その姿が視界から消え、甘寧が樹にもたれたとき、木々の間から帰宅部の追っ手が姿をあらわす。
「ふふ、遅かった、じゃ、ねぇか…」
「長湖部軍の総大将甘寧先輩とお見受けします」
その言葉を気にした風もなく、その中の小隊長と思しき少女が、問い掛けてきた。
「上意により、階級章を貰い受けに参りました。
観念してください」
「だから、遅ぇっての…よく見な、俺はもう、飛んでるんだ…からよ」
「え!?」
そういう甘寧の左腕には、確かにあるべきものが存在していなかった。
呆気に取られる少女達。一体どうしたのか、の誰何の声を上げる前に、甘寧はつぶやく。
「理由は、どうあれ…これで、俺も、脱落者だ…囲むだけ無駄、だぜ。
だがもし…慈悲が、あるなら…早く搬送して、くれると…助かる……」
「あっ!?」
崩れ落ちた甘寧を反射的に抱きとめてしまった少女は、その事実に驚愕せざるを得なかった。

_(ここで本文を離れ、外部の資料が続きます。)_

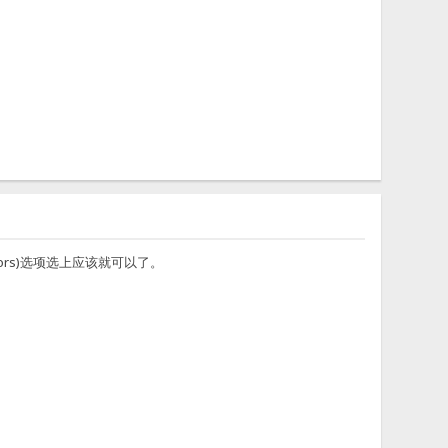
erators)选项选上应该就可以了。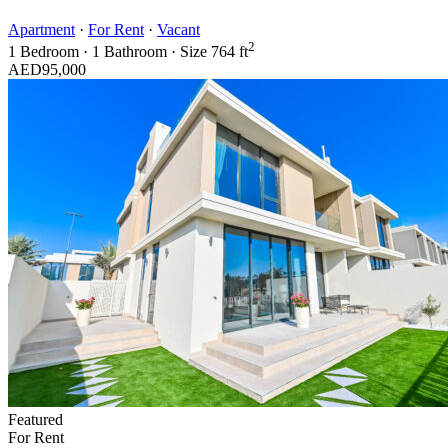
Apartment
·
For Rent
·
Vacant
2
1
Bedroom
·
1
Bathroom
·
Size
764 ft
AED95,000
Featured
For Rent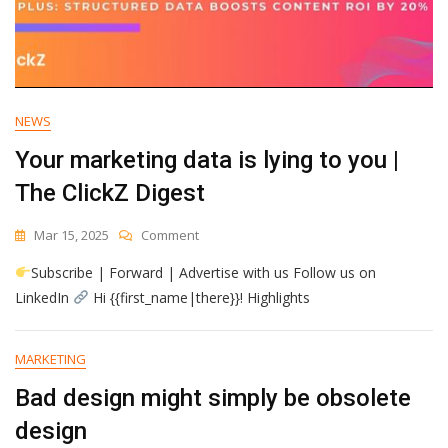
NEWS
Your marketing data is lying to you |
The ClickZ Digest
On
Mar 15, 2025
Comment
Your
Subscribe | Forward | Advertise with us Follow us on
Marketing
Data
LinkedIn
Hi {{first_name|there}}! Highlights
Is
Lying
To
MARKETING
You
Bad design might simply be obsolete
|
The
design
ClickZ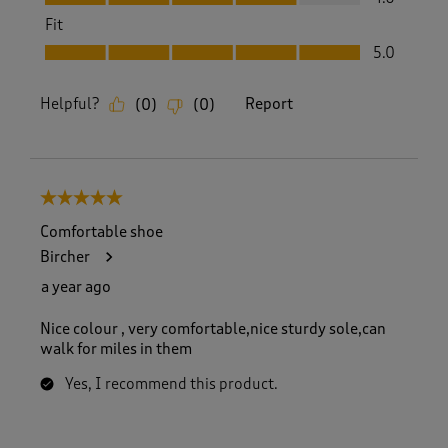
Fit
Fit, 5.0 out of 5
5.0
Helpful?
Report
(
0
)
(
0
)
5 out of 5 stars.
Comfortable shoe
Bircher
a year ago
Nice colour , very comfortable,nice sturdy sole,can
walk for miles in them
Yes, I recommend this product.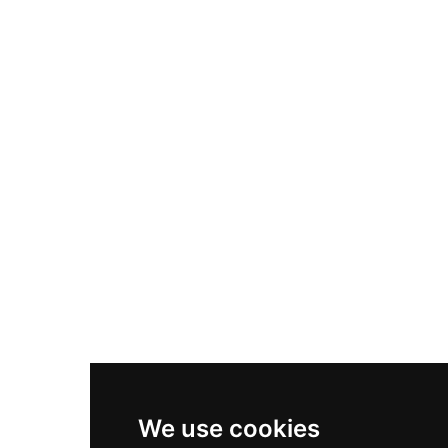
Adidas Originals Samba
Become A Partner
Nike Air Max Plus
Nike P-6000
Nike Zoom Vomero 5
Asics Gel-1130
New Balance 550
Nike Air Force 1
Asics Gel-Kayano 14
New Balance 2002R
New Balance 9060
Nike Dunk High
New Balance 530
Air Jordan 1 Low
We use cookies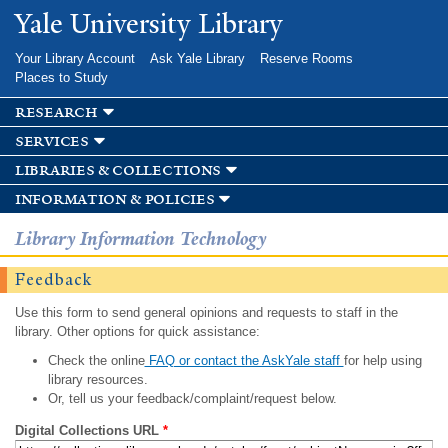
Skip to
Yale University Library
main
content
Your Library Account
Ask Yale Library
Reserve Rooms
Places to Study
research
services
libraries & collections
information & policies
Library Information Technology
Feedback
Use this form to send general opinions and requests to staff in the
library. Other options for quick assistance:
Check the online
FAQ or contact the AskYale staff
for help using
library resources.
Or, tell us your feedback/complaint/request below.
Digital Collections URL
*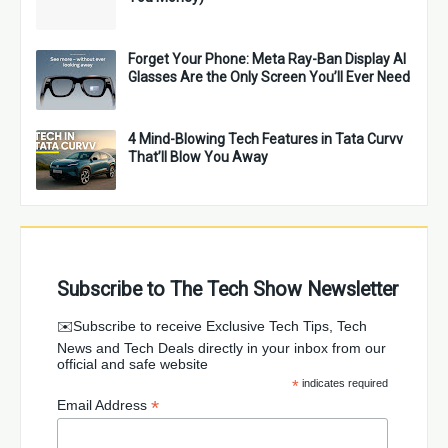
Forget Your Phone: Meta Ray-Ban Display AI
Glasses Are the Only Screen You’ll Ever Need
4 Mind-Blowing Tech Features in Tata Curvv
That’ll Blow You Away
Subscribe to The Tech Show Newsletter
✉️Subscribe to receive Exclusive Tech Tips, Tech
News and Tech Deals directly in your inbox from our
official and safe website
*
indicates required
*
Email Address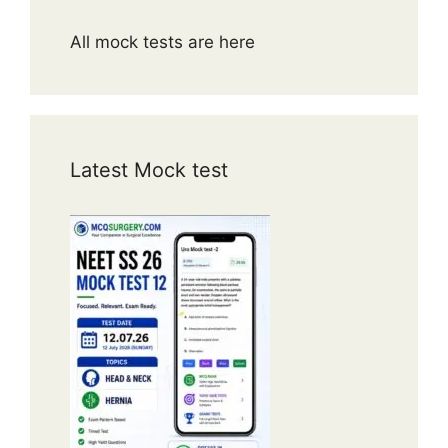
All mock tests are here
Latest Mock test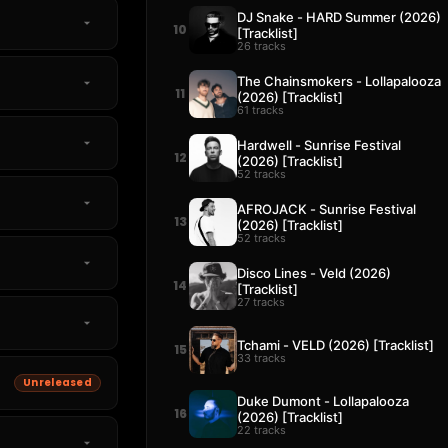
DJ Snake - HARD Summer (2026)
10
[Tracklist]
26 tracks
The Chainsmokers - Lollapalooza
11
(2026) [Tracklist]
61 tracks
Hardwell - Sunrise Festival
12
(2026) [Tracklist]
52 tracks
AFROJACK - Sunrise Festival
13
(2026) [Tracklist]
52 tracks
Disco Lines - Veld (2026)
14
[Tracklist]
27 tracks
Tchami - VELD (2026) [Tracklist]
15
33 tracks
Unreleased
Duke Dumont - Lollapalooza
16
(2026) [Tracklist]
22 tracks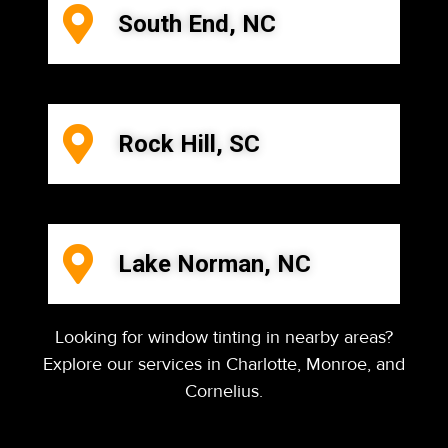
South End, NC
Rock Hill, SC
Lake Norman, NC
Looking for window tinting in nearby areas?
Explore our services in Charlotte, Monroe, and
Cornelius.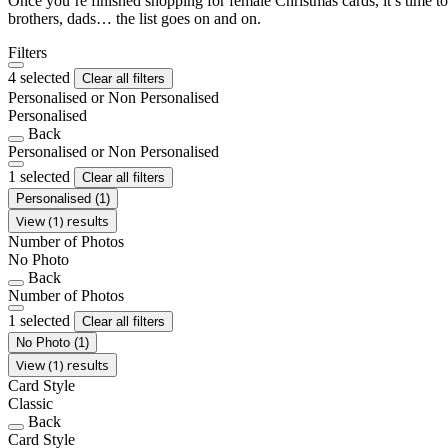
Once you’re finished shopping for female Christmas cards, it’s time to
brothers, dads… the list goes on and on.
Filters
4 selected
Clear all filters
Personalised or Non Personalised
Personalised
Back
Personalised or Non Personalised
1 selected
Clear all filters
Personalised
(1)
View (1) results
Number of Photos
No Photo
Back
Number of Photos
1 selected
Clear all filters
No Photo
(1)
View (1) results
Card Style
Classic
Back
Card Style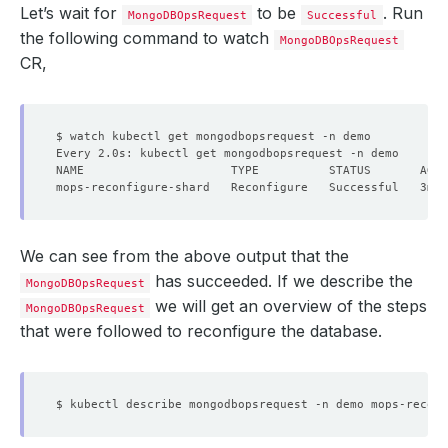
Let’s wait for
to be
. Run
MongoDBOpsRequest
Successful
the following command to watch
MongoDBOpsRequest
CR,
We can see from the above output that the
has succeeded. If we describe the
MongoDBOpsRequest
we will get an overview of the steps
MongoDBOpsRequest
that were followed to reconfigure the database.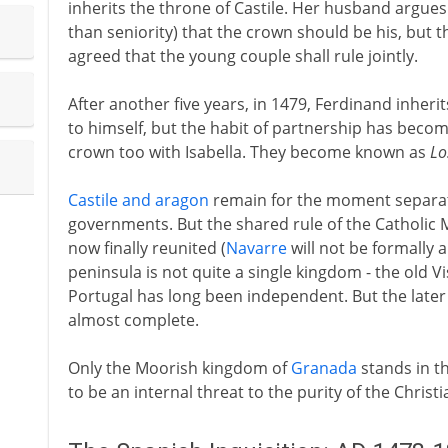
inherits the throne of Castile. Her husband argues
than seniority) that the crown should be his, but the
agreed that the young couple shall rule jointly.
After another five years, in 1479, Ferdinand inherit
to himself, but the habit of partnership has becom
crown too with Isabella. They become known as
Lo
Castile and aragon
remain for the moment separat
governments. But the shared rule of the Catholic
now finally reunited (
Navarre
will not be formally a
peninsula is not quite a single kingdom - the old V
Portugal has long been independent. But the later i
almost complete.
Only the Moorish kingdom of
Granada
stands in th
to be an internal threat to the purity of the Christi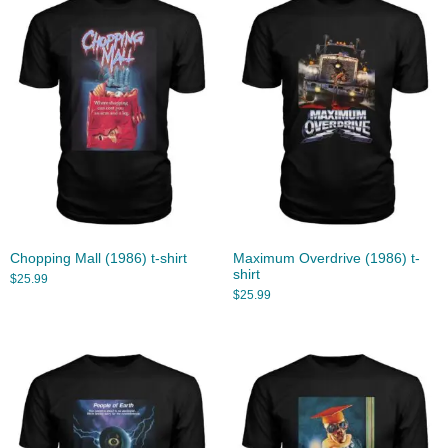
Chopping Mall (1986) t-shirt
Maximum Overdrive (1986) t-
shirt
$
25.99
$
25.99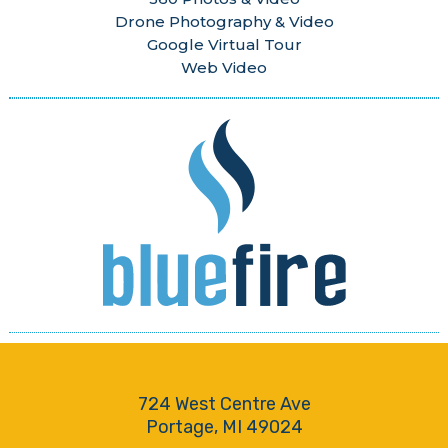
Drone Photography & Video
Google Virtual Tour
Web Video
724 West Centre Ave
Portage, MI 49024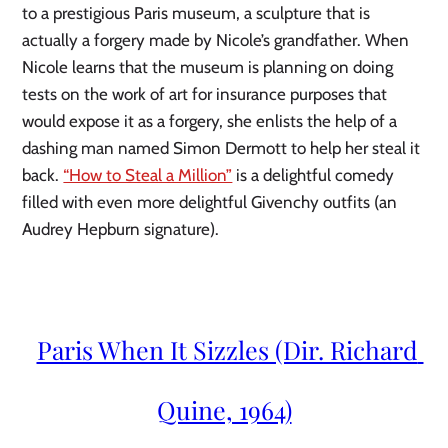
to a prestigious Paris museum, a sculpture that is 
actually a forgery made by Nicole’s grandfather. When 
Nicole learns that the museum is planning on doing 
tests on the work of art for insurance purposes that 
would expose it as a forgery, she enlists the help of a 
dashing man named Simon Dermott to help her steal it 
back. 
“How to Steal a Million”
 is a delightful comedy 
filled with even more delightful Givenchy outfits (an 
Audrey Hepburn signature).
Paris When It Sizzles (Dir. Richard 
Quine, 1964)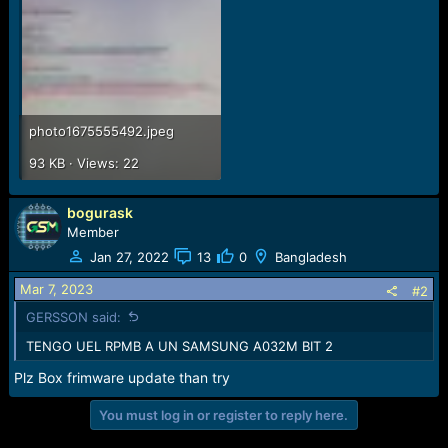
e
r
photo1675555492.jpeg
93 KB · Views: 22
bogurask
Member
Jan 27, 2022
13
0
Bangladesh
Mar 7, 2023
#2
GERSSON said:
TENGO UEL RPMB A UN SAMSUNG A032M BIT 2
Plz Box frimware update than try
You must log in or register to reply here.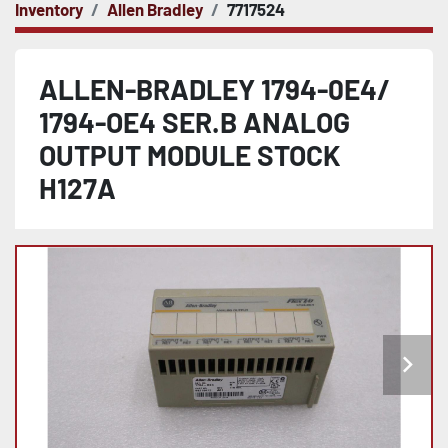
Inventory
Allen Bradley
7717524
ALLEN-BRADLEY 1794-0E4/
1794-OE4 SER.B ANALOG
OUTPUT MODULE STOCK
H127A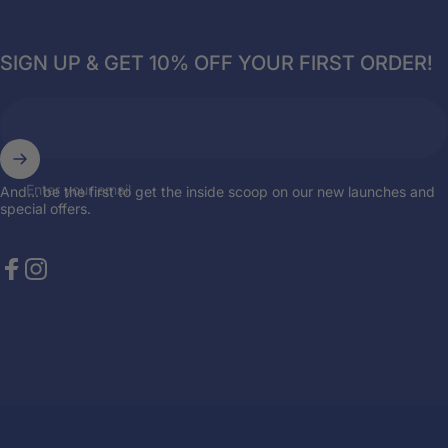
SIGN UP & GET 10% OFF YOUR FIRST ORDER!
Enter your email
And... be the first to get the inside scoop on our new launches and
special offers.
Facebook
Instagram
© 2026 Breazies. Store by
the { web } elite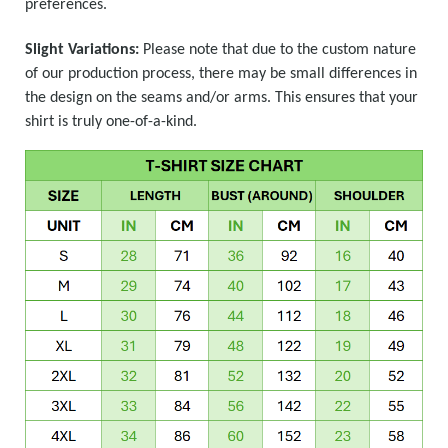
preferences.
Slight Variations:
Please note that due to the custom nature
of our production process, there may be small differences in
the design on the seams and/or arms. This ensures that your
shirt is truly one-of-a-kind.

「すごい熱…!…ま、まさかこの人、こんな体調で沙摩柯さんをあそこまで追い詰めたって言うの!?」
「なんて人なの…もし、この人が万全の状態だったら…!」
驚愕の事実に困惑を隠せない帰宅部連合の面々。
一方でもう一人の少女が既に安全圏まで逃げおおせたことなど、彼女等には気づけるはずもなかった。
眠りに落ちた甘寧の寝顔は…その息づかいこそ苦しげだったものの…満足げに微笑んでいた。